**Trecho do texto**:
A preocupação com o arranjo do espaço e com o uso de um leque mais diversificado de equipamentos e materiais precisa também fazer parte dos cursos de formação prévia e em serviço de professores e gestores da educação infantil, para que essas melhorias revertam em benefício para as crianças, em seu cotidiano nas creches e pré-escolas. Compondo-se com essa situação de carência de material pedagógico, de instalações inadequadas e de preparo insuficiente do pessoal, nota-se uma certa despreocupação com a programação educativa desenvolvida com as crianças. Vários estudos apontam para o descompasso entre as concepções defendidas pelos documentos oficiais de orientação curricular, o discurso das equipes de

supervisão, o planejamento das unidades, quando existente, e as práticas observadas no cotidiano (Campos, Füllgraf, Wiggers, 2006, p. 119-120).

As pesquisas dessas autoras apontaram, ainda, que essas situações apesar de serem muito preocupantes nas pré-escolas, parecem mais agravadas nas creches. Constatando também, falta de familiaridade e resistência às situações de avaliação institucional. Os aspectos citados podem ser indícios de um quadro maior de desarticulação do trabalho realizado na educação infantil.

**Registros fornecidos**:
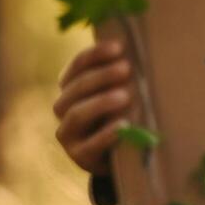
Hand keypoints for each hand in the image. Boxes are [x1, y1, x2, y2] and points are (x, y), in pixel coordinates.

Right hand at [54, 39, 134, 177]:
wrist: (120, 155)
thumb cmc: (121, 112)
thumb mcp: (119, 90)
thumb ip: (122, 75)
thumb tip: (141, 50)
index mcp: (71, 86)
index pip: (78, 65)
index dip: (95, 54)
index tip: (119, 47)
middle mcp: (64, 107)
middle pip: (76, 88)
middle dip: (101, 76)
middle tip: (126, 68)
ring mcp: (68, 134)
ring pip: (77, 115)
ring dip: (100, 103)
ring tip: (125, 96)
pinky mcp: (79, 157)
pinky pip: (89, 145)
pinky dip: (106, 134)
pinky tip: (123, 125)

**Tarefa**:
De acordo com o trecho sobre educação infantil, por que a preocupação com o arranjo do espaço e com um leque mais diversificado de equipamentos e materiais deve integrar a formação de professores e gestores? Explique em uma a três frases.

**Resposta**:
Essa preocupação deve fazer parte dos cursos de formação prévia e em serviço de professores e gestores da educação infantil para que essas melhorias revertam em benefício para as crianças em seu cotidiano nas creches e pré-escolas.